[DATA FOR REVIEW]

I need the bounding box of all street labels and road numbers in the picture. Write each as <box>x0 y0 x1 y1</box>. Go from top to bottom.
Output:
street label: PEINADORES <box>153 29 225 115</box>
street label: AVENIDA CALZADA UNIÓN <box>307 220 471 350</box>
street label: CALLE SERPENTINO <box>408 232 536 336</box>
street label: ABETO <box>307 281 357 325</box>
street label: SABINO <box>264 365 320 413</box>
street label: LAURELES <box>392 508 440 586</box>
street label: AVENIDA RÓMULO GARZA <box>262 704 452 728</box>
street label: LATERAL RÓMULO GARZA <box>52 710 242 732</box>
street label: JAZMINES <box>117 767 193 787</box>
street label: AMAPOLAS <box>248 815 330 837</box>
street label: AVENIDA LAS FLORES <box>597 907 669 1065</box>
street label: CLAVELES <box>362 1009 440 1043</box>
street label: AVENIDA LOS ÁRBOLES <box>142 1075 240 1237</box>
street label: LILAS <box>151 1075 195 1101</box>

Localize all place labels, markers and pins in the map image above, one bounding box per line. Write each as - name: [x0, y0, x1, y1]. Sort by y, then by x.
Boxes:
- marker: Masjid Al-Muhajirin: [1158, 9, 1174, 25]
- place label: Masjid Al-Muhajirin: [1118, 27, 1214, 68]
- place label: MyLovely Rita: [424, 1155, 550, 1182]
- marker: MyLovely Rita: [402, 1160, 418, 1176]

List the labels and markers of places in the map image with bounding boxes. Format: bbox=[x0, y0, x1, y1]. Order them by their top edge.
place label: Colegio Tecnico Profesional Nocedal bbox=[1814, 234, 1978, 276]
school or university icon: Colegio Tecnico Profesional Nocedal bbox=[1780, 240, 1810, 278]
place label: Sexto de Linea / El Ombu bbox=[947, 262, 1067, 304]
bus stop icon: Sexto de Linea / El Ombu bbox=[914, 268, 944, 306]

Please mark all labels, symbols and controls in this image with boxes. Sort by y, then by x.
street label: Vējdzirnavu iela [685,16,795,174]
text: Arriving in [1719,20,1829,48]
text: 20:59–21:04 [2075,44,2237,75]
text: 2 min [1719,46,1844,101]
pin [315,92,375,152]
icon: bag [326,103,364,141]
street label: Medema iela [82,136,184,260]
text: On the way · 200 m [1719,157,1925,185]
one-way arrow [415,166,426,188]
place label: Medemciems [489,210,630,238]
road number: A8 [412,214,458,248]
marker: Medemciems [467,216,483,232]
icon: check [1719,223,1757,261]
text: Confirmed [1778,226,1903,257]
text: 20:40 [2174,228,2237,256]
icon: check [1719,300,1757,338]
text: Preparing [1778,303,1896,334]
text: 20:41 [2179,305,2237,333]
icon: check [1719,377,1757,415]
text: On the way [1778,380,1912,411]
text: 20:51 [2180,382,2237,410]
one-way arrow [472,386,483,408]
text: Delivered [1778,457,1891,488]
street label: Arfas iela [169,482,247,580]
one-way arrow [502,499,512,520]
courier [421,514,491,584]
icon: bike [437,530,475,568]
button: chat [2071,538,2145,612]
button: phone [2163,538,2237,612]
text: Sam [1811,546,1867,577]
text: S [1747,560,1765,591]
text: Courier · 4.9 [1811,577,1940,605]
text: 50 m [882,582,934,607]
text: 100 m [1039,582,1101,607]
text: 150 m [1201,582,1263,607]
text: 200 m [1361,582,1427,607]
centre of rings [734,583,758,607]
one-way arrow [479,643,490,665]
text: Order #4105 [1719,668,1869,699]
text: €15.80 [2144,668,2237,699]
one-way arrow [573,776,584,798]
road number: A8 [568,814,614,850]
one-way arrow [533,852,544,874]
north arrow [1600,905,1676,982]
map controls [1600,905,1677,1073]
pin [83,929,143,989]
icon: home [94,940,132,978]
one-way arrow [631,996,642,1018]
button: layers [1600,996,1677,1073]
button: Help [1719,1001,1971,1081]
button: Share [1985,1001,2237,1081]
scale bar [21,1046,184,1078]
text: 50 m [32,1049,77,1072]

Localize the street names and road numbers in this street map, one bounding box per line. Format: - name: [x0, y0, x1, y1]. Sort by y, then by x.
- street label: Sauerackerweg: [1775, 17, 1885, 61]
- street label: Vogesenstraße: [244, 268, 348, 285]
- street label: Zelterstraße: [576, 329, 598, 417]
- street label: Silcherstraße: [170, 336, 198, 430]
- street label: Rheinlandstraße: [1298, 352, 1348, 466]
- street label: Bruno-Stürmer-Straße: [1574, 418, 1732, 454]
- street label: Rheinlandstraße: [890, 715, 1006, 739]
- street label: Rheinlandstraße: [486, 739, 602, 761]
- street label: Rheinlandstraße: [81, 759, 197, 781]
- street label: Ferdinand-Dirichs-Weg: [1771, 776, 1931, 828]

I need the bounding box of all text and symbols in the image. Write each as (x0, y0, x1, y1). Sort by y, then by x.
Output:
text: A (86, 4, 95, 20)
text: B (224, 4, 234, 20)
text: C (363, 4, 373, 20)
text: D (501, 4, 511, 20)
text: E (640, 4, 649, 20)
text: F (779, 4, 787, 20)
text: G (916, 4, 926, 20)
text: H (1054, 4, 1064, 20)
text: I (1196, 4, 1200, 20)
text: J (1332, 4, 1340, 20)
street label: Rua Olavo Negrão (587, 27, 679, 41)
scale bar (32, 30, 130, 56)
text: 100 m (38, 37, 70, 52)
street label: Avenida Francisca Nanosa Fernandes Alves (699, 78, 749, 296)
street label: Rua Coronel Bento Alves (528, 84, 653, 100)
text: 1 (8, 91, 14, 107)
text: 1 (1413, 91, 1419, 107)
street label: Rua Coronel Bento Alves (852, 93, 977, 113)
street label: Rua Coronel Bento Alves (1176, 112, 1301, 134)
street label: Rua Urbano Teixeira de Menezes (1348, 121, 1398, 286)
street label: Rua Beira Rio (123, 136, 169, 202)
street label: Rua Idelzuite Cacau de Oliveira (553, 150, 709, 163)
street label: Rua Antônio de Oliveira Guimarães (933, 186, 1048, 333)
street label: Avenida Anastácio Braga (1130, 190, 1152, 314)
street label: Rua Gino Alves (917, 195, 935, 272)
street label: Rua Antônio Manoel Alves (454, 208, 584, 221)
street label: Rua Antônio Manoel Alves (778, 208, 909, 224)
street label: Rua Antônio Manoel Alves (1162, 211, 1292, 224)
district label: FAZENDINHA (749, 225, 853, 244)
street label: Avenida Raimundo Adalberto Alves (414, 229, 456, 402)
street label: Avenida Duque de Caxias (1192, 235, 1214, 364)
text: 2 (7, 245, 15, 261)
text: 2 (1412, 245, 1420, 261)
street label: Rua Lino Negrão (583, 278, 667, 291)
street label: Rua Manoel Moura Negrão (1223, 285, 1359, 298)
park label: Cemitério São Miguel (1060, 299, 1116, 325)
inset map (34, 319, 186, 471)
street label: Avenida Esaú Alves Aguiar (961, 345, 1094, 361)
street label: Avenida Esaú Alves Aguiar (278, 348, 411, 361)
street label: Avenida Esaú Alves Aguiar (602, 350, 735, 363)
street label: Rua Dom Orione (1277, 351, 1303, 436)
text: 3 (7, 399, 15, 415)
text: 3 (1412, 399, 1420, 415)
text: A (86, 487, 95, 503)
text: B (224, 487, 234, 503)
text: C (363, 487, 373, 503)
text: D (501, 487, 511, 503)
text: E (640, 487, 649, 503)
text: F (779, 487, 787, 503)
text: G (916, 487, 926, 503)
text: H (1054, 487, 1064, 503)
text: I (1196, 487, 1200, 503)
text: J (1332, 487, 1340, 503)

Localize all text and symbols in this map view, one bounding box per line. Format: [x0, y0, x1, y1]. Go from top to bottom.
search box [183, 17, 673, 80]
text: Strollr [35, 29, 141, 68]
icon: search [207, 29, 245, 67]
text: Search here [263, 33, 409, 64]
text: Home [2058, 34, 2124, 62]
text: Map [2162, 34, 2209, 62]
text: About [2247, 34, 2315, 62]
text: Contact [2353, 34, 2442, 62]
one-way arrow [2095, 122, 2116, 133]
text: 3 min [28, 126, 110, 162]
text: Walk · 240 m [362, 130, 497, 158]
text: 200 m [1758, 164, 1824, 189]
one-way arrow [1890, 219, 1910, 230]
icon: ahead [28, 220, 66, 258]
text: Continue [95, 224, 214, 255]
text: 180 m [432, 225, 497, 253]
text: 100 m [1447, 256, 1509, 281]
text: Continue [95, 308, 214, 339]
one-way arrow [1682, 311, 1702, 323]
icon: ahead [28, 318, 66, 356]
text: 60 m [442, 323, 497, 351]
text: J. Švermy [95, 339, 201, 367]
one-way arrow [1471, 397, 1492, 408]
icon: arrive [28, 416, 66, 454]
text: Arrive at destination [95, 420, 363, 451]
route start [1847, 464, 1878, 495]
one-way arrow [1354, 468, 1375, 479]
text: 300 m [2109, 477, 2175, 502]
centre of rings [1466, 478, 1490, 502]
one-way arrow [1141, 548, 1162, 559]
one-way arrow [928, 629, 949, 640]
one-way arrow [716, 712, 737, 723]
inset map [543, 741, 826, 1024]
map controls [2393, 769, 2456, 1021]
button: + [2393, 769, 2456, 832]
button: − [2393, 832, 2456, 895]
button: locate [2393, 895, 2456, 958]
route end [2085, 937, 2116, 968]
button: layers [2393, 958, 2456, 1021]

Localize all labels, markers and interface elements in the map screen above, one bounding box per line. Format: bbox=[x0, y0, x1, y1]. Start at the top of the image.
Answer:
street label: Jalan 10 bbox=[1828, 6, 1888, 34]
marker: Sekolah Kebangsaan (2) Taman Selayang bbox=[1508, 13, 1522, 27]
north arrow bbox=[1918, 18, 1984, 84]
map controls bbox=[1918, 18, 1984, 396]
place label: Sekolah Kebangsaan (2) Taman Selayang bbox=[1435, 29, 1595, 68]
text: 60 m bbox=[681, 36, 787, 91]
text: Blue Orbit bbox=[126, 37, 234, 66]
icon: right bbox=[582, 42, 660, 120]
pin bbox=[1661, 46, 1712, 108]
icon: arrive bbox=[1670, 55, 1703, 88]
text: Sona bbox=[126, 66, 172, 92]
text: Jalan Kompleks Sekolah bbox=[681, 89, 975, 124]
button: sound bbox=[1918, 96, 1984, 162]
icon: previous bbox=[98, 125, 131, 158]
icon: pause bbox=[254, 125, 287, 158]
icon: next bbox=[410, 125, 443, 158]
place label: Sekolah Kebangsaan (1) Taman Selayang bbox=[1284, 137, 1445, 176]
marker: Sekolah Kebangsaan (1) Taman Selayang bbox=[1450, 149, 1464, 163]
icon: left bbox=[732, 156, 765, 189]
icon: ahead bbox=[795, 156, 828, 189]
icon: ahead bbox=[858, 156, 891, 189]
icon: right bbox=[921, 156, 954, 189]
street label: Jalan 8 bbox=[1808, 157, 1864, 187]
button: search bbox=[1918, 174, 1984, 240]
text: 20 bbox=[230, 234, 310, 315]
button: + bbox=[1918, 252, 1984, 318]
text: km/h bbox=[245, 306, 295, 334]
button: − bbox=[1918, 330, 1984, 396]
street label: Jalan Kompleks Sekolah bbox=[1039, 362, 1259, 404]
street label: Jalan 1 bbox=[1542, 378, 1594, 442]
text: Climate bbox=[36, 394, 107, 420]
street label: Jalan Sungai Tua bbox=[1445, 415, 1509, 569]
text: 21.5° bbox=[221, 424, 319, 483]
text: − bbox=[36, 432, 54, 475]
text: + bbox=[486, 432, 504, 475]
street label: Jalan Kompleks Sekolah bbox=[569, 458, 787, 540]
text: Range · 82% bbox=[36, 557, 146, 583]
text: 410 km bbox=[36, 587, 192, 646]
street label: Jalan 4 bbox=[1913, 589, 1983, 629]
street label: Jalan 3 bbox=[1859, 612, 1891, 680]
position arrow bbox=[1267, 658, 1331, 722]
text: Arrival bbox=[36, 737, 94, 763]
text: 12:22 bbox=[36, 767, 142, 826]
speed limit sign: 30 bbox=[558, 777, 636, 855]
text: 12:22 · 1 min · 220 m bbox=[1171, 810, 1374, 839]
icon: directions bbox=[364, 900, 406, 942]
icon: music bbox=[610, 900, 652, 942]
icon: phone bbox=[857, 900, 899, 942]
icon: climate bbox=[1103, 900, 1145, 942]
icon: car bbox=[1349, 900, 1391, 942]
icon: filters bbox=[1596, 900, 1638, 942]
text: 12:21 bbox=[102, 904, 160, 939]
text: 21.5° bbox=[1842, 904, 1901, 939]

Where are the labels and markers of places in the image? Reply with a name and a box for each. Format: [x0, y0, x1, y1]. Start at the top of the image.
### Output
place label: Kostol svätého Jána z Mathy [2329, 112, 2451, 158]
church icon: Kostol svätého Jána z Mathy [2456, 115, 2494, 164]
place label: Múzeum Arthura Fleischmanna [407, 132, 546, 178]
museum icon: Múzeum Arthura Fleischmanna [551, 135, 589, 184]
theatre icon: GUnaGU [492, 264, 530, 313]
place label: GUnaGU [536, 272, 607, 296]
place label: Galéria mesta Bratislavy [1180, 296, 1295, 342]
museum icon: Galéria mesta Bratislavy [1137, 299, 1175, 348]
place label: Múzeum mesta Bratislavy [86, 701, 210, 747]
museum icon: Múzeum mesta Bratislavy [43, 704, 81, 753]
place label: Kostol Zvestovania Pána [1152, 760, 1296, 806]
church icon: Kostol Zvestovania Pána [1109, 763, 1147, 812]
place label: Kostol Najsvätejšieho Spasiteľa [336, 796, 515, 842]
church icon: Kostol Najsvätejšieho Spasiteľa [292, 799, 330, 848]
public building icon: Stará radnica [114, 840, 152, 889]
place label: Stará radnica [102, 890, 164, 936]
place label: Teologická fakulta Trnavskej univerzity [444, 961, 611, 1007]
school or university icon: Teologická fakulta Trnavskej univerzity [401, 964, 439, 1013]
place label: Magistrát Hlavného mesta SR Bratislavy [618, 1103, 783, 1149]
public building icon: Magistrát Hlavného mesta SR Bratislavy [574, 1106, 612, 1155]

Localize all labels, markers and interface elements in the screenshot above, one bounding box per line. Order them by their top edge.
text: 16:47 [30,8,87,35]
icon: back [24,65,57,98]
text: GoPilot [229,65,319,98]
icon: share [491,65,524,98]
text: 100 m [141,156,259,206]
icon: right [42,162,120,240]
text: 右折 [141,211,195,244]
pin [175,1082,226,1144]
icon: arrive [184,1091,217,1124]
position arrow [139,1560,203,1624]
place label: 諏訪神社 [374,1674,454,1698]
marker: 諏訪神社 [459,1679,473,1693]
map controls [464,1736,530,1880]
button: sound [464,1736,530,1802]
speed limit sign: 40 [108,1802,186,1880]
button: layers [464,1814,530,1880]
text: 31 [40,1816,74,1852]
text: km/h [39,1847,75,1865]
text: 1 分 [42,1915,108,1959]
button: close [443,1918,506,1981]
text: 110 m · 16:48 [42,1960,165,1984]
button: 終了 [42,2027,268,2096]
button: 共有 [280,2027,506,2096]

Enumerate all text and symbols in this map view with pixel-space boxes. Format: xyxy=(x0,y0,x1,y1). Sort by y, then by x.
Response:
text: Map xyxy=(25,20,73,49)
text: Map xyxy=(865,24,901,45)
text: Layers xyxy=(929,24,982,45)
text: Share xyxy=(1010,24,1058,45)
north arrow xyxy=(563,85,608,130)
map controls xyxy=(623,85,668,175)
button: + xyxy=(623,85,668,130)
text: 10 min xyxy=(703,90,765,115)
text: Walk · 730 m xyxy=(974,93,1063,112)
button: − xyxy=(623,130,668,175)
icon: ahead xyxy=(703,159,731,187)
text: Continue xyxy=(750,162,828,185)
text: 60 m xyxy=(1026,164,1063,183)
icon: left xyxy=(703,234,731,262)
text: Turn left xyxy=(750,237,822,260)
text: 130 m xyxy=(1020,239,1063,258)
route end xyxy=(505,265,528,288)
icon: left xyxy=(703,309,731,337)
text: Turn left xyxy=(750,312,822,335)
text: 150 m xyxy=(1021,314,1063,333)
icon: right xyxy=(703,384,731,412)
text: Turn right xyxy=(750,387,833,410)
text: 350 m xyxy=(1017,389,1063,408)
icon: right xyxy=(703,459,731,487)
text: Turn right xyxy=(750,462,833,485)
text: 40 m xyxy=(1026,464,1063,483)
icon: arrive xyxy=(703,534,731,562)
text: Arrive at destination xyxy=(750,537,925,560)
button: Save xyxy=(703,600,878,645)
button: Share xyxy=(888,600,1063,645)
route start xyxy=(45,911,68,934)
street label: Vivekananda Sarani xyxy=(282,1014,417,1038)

[/DATA FOR REVIEW]

→ **WORK ORDER**: Go through the lines above and count those with "Sort"; report only the number.

→ **ANSWER SPACE**: 5